Sort employees by dept_id and then by salary descending.

In [35]:
employees_df.select("department_id","salary")\
            .orderBy(asc("department_id"),desc("salary"))\
            .show()

+-------------+------+
|department_id|salary|
+-------------+------+
|            1| 58000|
|            1| 55000|
|            1| 50000|
|            2| 62000|
|            2| 60000|
|            3| 70000|
+-------------+------+



***Aggregations***

Find average salary.

In [13]:
employees_df.select(avg(col("salary")).alias("average_salary")).show()

+------------------+
|    average_salary|
+------------------+
|59166.666666666664|
+------------------+



Find max and min salary.

In [14]:
employees_df.select(max(col("salary")).alias("max_salary"),min(col("salary")).alias("min_salary")).show()

+----------+----------+
|max_salary|min_salary|
+----------+----------+
|     70000|     50000|
+----------+----------+



Count total number of employees.

In [15]:
employees_df.select(count(col("emp_id")).alias("no.of_employees")).show()

+---------------+
|no.of_employees|
+---------------+
|              6|
+---------------+



***Grouping***

Find total salary expense per department.

In [14]:
employees_df.groupBy("department_id")\
            .agg(sum(col("salary")).alias("total_salary"))\
            .orderBy(asc("department_id"))\
            .show()

+-------------+------------+
|department_id|total_salary|
+-------------+------------+
|            1|      163000|
|            2|      122000|
|            3|       70000|
+-------------+------------+



In [10]:
employees_df.show()
departments_df.show()
salaries_df.show()

INSTRUCTIONS TO FOLLOW
Copy the PySpark notebook text starting at "Find average salary." and ending at "and min salary.", swapping "average_salary" for "mean_salary" wherever it appears.

RECORD EXTRACTS
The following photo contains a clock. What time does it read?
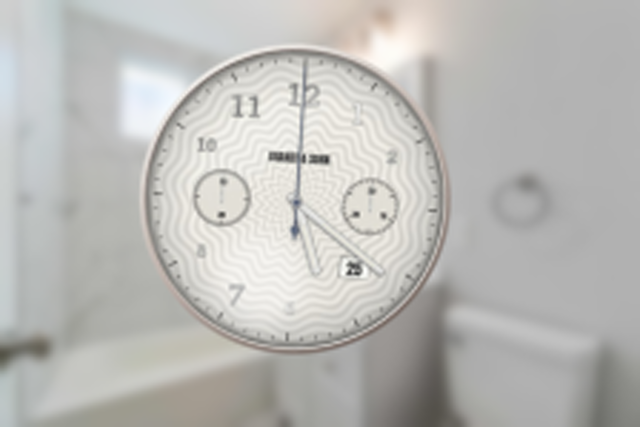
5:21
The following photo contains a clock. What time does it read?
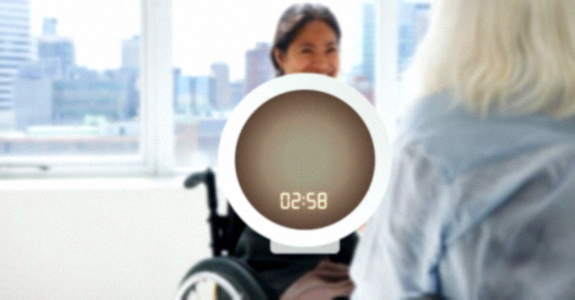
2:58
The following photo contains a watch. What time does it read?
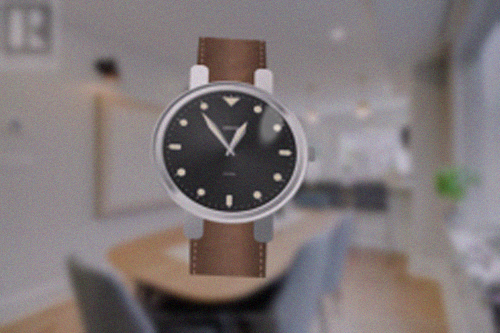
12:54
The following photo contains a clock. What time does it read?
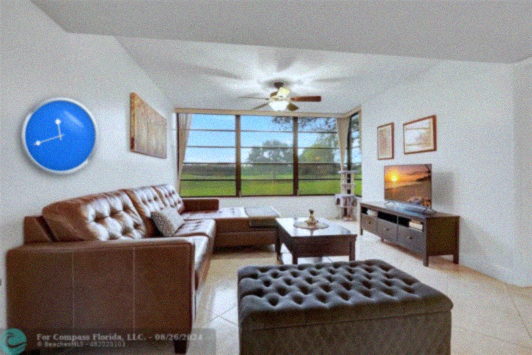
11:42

--

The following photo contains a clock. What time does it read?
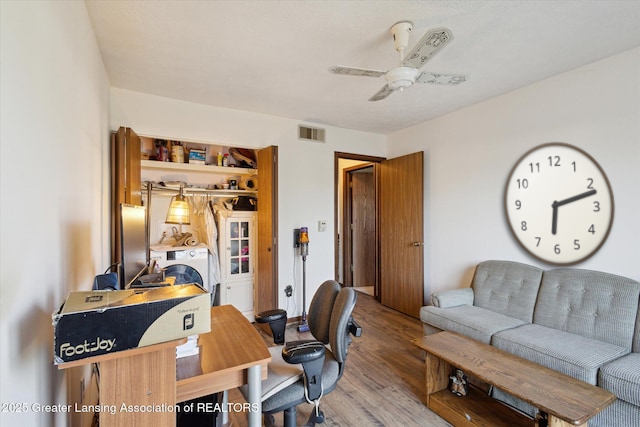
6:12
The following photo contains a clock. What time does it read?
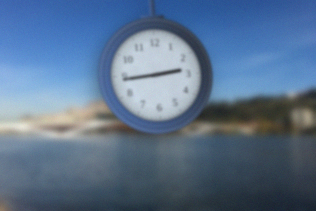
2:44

SOLUTION
Find average salary.

In [13]:
employees_df.select(avg(col("salary")).alias("mean_salary")).show()

+------------------+
|    mean_salary|
+------------------+
|59166.666666666664|
+------------------+



Find max and min salary.